The immune system of the human body is responsible for defending the body against outside agents which may cause infection. The immune system of a newborn is fairly weak and takes time to develop - this leaves the newborn open to several possible infections. It is for this reason that healthcare providers ensure that the baby is not exposed to any potential infections.
In case a baby contracts an infection, the immune system will respond by fighting the causative agents. However in case of sepsis, the immune system responds abnormally and begins to attack the healthy cells and tissues in the body.
In neonatal sepsis, the normal immune system response is sent into overdrive, causing a blood condition which is potentially harmful to the baby’s health. It involves the production of excessive white blood cells to fight the infection. This usually occurs before the baby is 90 days old.
The primary sepsis infection is usually bacterial in nature, but in rare cases it could also be due to a viral or fungal infection. It is nearly always passed on from the pregnant mother to the baby, however it can (less commonly) be picked up by from immediate environment.
Bacteria that are known to cause sepsis in newborns include E.coli, group B Streptococcus, Neisseria meningitidis, Salmonella, Haemophilus influenzae type b, and Listeria monocytogenes. The Herpes Simplex virus family may also cause the infection. An existing medical condition may also trigger sepsis.
Depending on the type and severity of the infection, neonatal sepsis may exhibit a variety of symptoms. Some of these are listed below.
Should the newborn exhibit more than two of these symptoms, it is advisable to get the opinion of a doctor. Since sepsis is a rapidly progressing condition, delayed treatment may cause permanent harm to the growth and development of the baby.
Complications during pregnancy and after birth may create high risk conditions for neonatal sepsis. These include a prior infection of the pregnant mother, or a subsequent infection the baby picks up.
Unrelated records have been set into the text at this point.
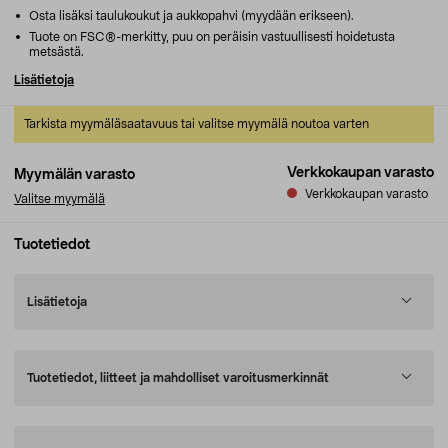
Osta lisäksi taulukoukut ja aukkopahvi (myydään erikseen).
Tuote on FSC®-merkitty, puu on peräisin vastuullisesti hoidetusta
metsästä.
Lisätietoja
Tarkista myymäläsaatavuus tai valitse myymälä noutoa varten
Verkkokaupan varasto
Myymälän varasto
Verkkokaupan varasto
Valitse myymälä
Tuotetiedot
Lisätietoja
Tuotetiedot, liitteet ja mahdolliset varoitusmerkinnät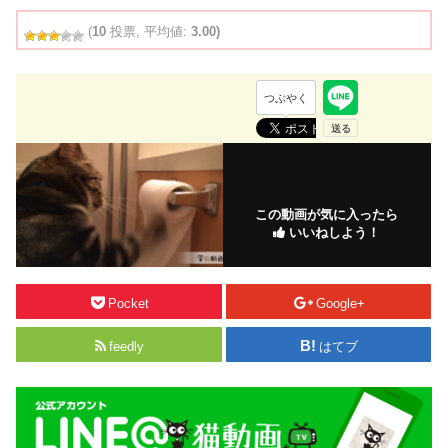
(
10
投票, 平均値:
3.00)
つぶやく
この動画が気に入ったら
いいねしよう！
Pocket
Google+
feedly
はてブ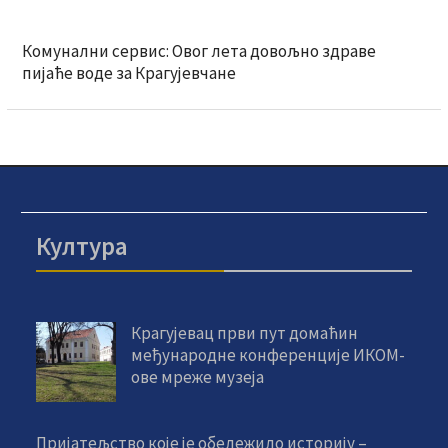
Комунални сервис: Овог лета довољно здраве
пијаће воде за Крагујевчане
Култура
Крагујевац први пут домаћин
међународне конференције ИКОМ-
ове мреже музеја
Пријатељство које је обележило историју –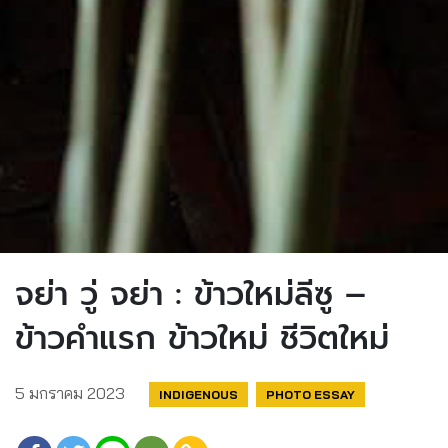
จย่า วู่ จย่า : ข้าวใหม่ลีซู –
ข้าวคำแรก ข้าวใหม่ ชีวิตใหม่
5 มกราคม 2023
INDIGENOUS
PHOTO ESSAY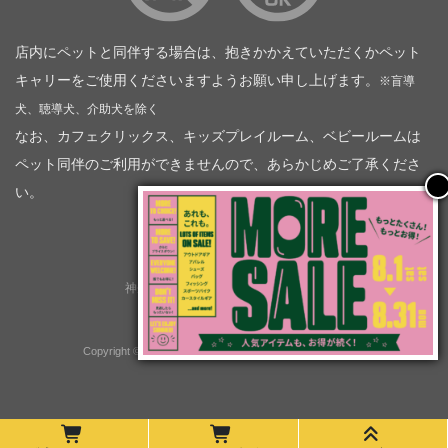
店内にペットと同伴する場合は、抱きかかえていただくかペット
キャリーをご使用くださいますようお願い申し上げます。
※盲導
犬、聴導犬、介助犬を除く
なお、カフェクリックス、キッズプレイルーム、ベビールームは
ペット同伴のご利用ができませんので、あらかじめご了承くださ
い。
神奈川トヨタ自動車（企業情報）
トヨタモビリティ神奈川
株式会社会社ＫＴグループ
Copyright © GOOD OPEN AIRS myX All Rights Reserved.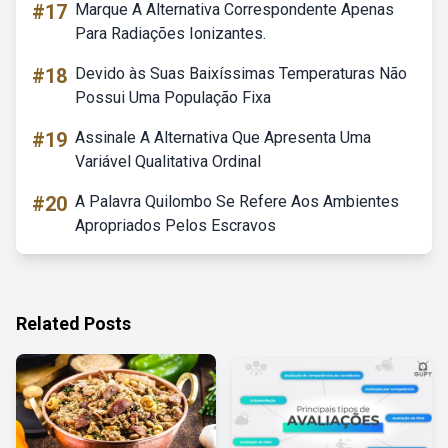
#17
Marque A Alternativa Correspondente Apenas
Para Radiações Ionizantes.
#18
Devido às Suas Baixíssimas Temperaturas Não
Possui Uma População Fixa
#19
Assinale A Alternativa Que Apresenta Uma
Variável Qualitativa Ordinal
#20
A Palavra Quilombo Se Refere Aos Ambientes
Apropriados Pelos Escravos
Related Posts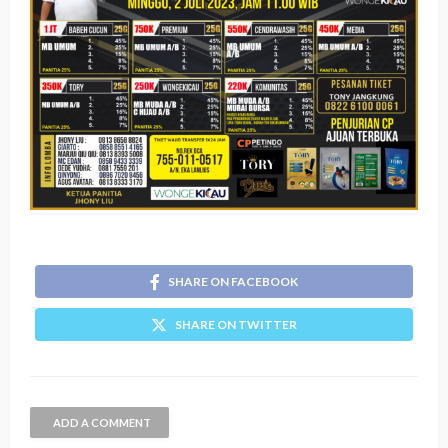
SHARE ON FACEBOOK
SHARE ON TWITTER
ADD A COMMENT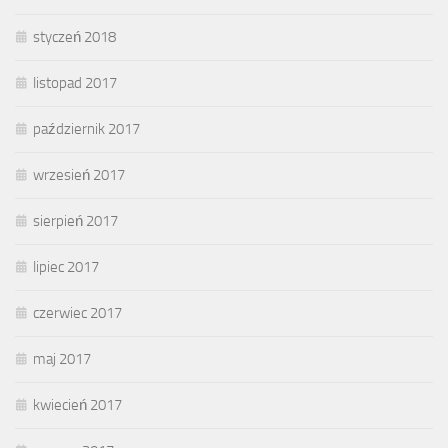
styczeń 2018
listopad 2017
październik 2017
wrzesień 2017
sierpień 2017
lipiec 2017
czerwiec 2017
maj 2017
kwiecień 2017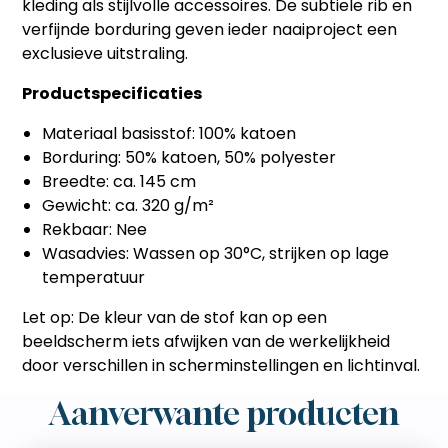
kleding als stijlvolle accessoires. De subtiele rib en
verfijnde borduring geven ieder naaiproject een
exclusieve uitstraling.
Productspecificaties
Materiaal basisstof: 100% katoen
Borduring: 50% katoen, 50% polyester
Breedte: ca. 145 cm
Gewicht: ca. 320 g/m²
Rekbaar: Nee
Wasadvies: Wassen op 30°C, strijken op lage
temperatuur
Let op: De kleur van de stof kan op een
beeldscherm iets afwijken van de werkelijkheid
door verschillen in scherminstellingen en lichtinval.
Aanverwante producten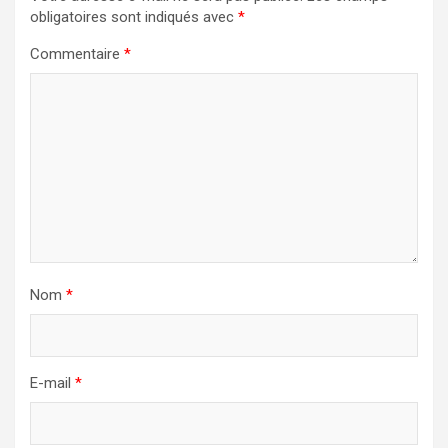
obligatoires sont indiqués avec
*
Commentaire
*
Nom
*
E-mail
*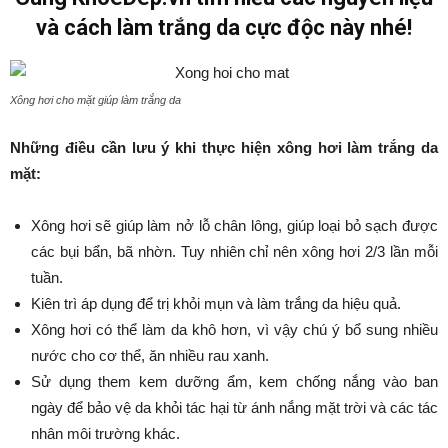
và cách làm trắng da cực độc này nhé!
Xông hơi cho mặt giúp làm trắng da
Những điều cần lưu ý khi thực hiện xông hơi làm trắng da
mặt:
Xông hơi sẽ giúp làm nở lỗ chân lông, giúp loại bỏ sạch được
các bụi bẩn, bã nhờn. Tuy nhiên chỉ nên xông hơi 2/3 lần mỗi
tuần.
Kiên trì áp dụng để trị khỏi mụn và làm trắng da hiệu quả.
Xông hơi có thể làm da khô hơn, vì vậy chú ý bổ sung nhiều
nước cho cơ thể, ăn nhiều rau xanh.
Sử dụng them kem dưỡng ẩm, kem chống nắng vào ban
ngày để bảo vệ da khỏi tác hại từ ánh nắng mặt trời và các tác
nhân môi trường khác.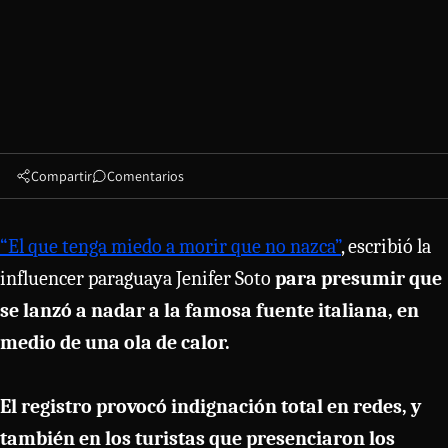
Compartir
Comentarios
“El que tenga miedo a morir que no nazca”
, escribió la
influencer paraguaya Jenifer Soto
para presumir que
se lanzó a nadar a la famosa fuente italiana, en
medio de una ola de calor.
El registro provocó indignación total en redes, y
también en los turistas que presenciaron los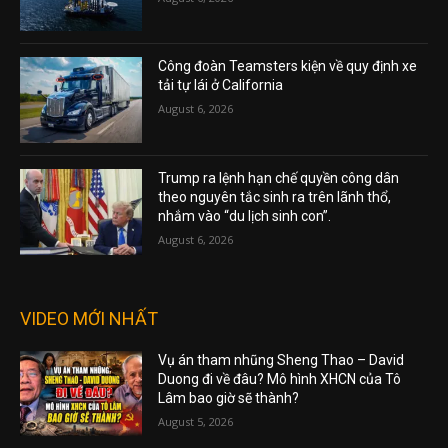
Công đoàn Teamsters kiện về quy định xe
tải tự lái ở California
August 6, 2026
Trump ra lệnh hạn chế quyền công dân
theo nguyên tắc sinh ra trên lãnh thổ,
nhắm vào “du lịch sinh con”.
August 6, 2026
VIDEO MỚI NHẤT
Vụ án tham nhũng Sheng Thao – David
Duong đi về đâu? Mô hình XHCN của Tô
Lâm bao giờ sẽ thành?
August 5, 2026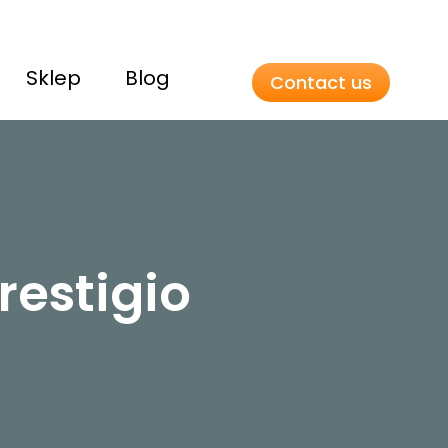
Sklep
Blog
Contact us
restigio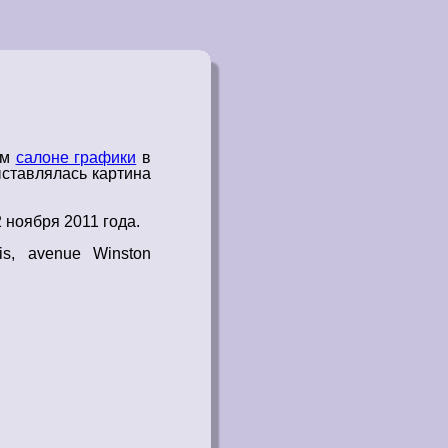
ом
салоне графики
в
ставлялась
картина
2 ноября 2011 года
.
is, avenue Winston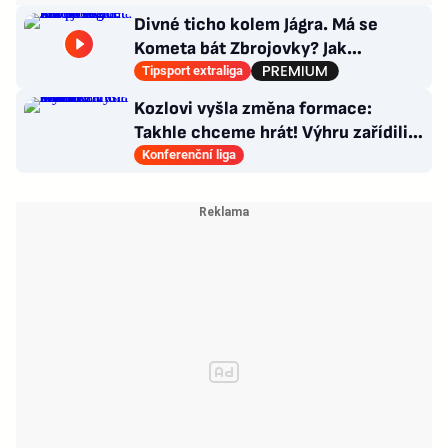
Divné ticho kolem Jágra. Má se
Kometa bát Zbrojovky? Jak
poskládat Pardubice
Tipsport extraliga
Kozlovi vyšla změna formace:
Takhle chceme hrát! Výhru zařídili
sváteční hlavičkáři
Konferenční liga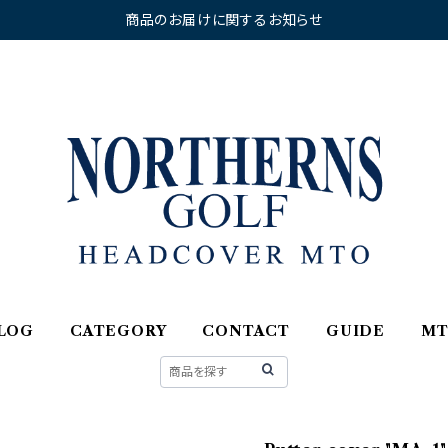
商品のお届けに関するお知らせ
LOG
CATEGORY
CONTACT
GUIDE
M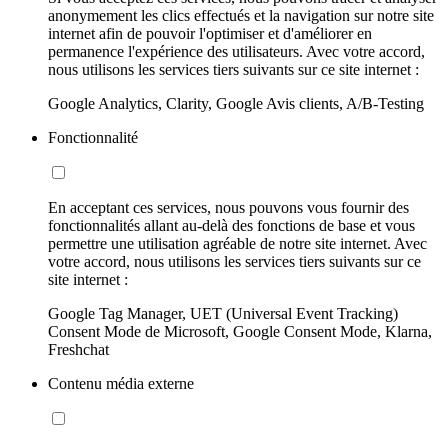
anonymement les clics effectués et la navigation sur notre site
internet afin de pouvoir l'optimiser et d'améliorer en
permanence l'expérience des utilisateurs. Avec votre accord,
nous utilisons les services tiers suivants sur ce site internet :
Google Analytics, Clarity, Google Avis clients, A/B-Testing
Fonctionnalité
En acceptant ces services, nous pouvons vous fournir des
fonctionnalités allant au-delà des fonctions de base et vous
permettre une utilisation agréable de notre site internet. Avec
votre accord, nous utilisons les services tiers suivants sur ce
site internet :
Google Tag Manager, UET (Universal Event Tracking)
Consent Mode de Microsoft, Google Consent Mode, Klarna,
Freshchat
Contenu média externe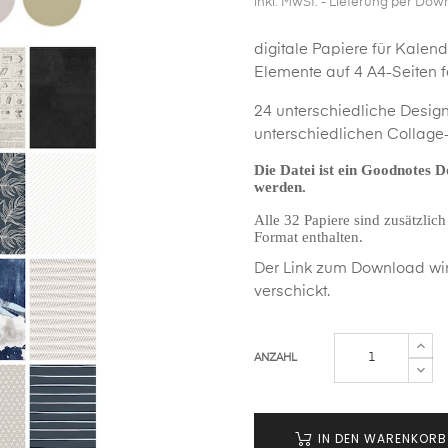
inkl. MwSt.
- Lieferung per Dow
digitale Papiere für Kalen
Elemente auf 4 A4-Seiten fe
24 unterschiedliche Design
unterschiedlichen Collage
Die Datei ist ein Goodnotes 
werden.
Alle 32 Papiere sind zusätzli
Format enthalten.
Der Link zum Download wir
verschickt.
ANZAHL
IN DEN WARENKORB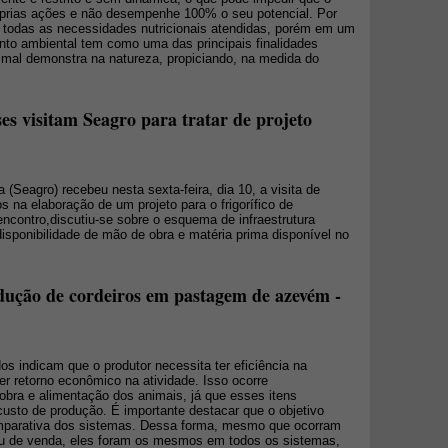
óprias ações e não desempenhe 100% o seu potencial. Por
 todas as necessidades nutricionais atendidas, porém em um
ento ambiental tem como uma das principais finalidades
mal demonstra na natureza, propiciando, na medida do
s visitam Seagro para tratar de projeto
a (Seagro) recebeu nesta sexta-feira, dia 10, a visita de
 na elaboração de um projeto para o frigorífico de
ncontro,discutiu-se sobre o esquema de infraestrutura
isponibilidade de mão de obra e matéria prima disponível no
ução de cordeiros em pastagem de azevém -
s indicam que o produtor necessita ter eficiência na
r retorno econômico na atividade. Isso ocorre
bra e alimentação dos animais, já que esses itens
custo de produção. É importante destacar que o objetivo
 comparativa dos sistemas. Dessa forma, mesmo que ocorram
u de venda, eles foram os mesmos em todos os sistemas,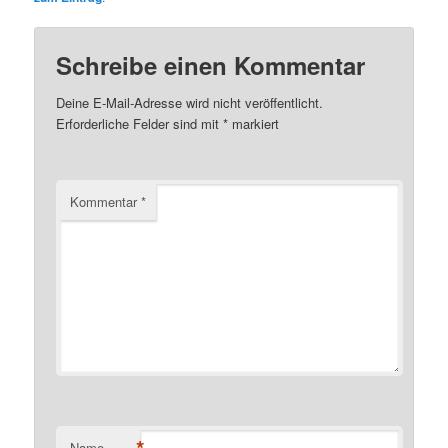
Schreibe einen Kommentar
Deine E-Mail-Adresse wird nicht veröffentlicht.
Erforderliche Felder sind mit
*
markiert
Kommentar
*
*
Name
The baby may develop any of these conditions, eventually leading to sepsis.
Sepsis can be caused by bacterial, viral or fungal infection. However the majority of sepsis cases on record are caused by pneumonia, abdominal infection, kidney infection, and bacteremia or bloodstream infections.
The immune system helps to isolate an infection and limit it to the tissues already affected. A number of white blood cells travel to the infected tissue to combat the root agent of the infection. The biological process which follows includes the swelling of the affected tissue and is called inflammation.
A weak immune system is unable to isolate the infection, allowing it to spread to other organs and tissues. This overwhelms the immune system and inflammation sets in all over the body. The tissue and organ swelling slows down the blood flow, and therefore, oxygen doesn’t reach the tissues and eventually leads to a drop in blood pressure.
Multiple organ failure will follow if this is not detected and treated in time. The dropping of blood pressure is known as septic shock. It is a critical condition and can be fatal if the doctor does not administer antibiotics and large quantities of intravenous fluids to flush out and fight the infection in the blood.
If diagnosed in time, and treated correctly, the baby will make a full and complete recovery from neonatal sepsis. However in cases of septic shock, the survival rate is less than fifty percent. Additionally, severe sepsis puts the child at greater risk for infections in the future.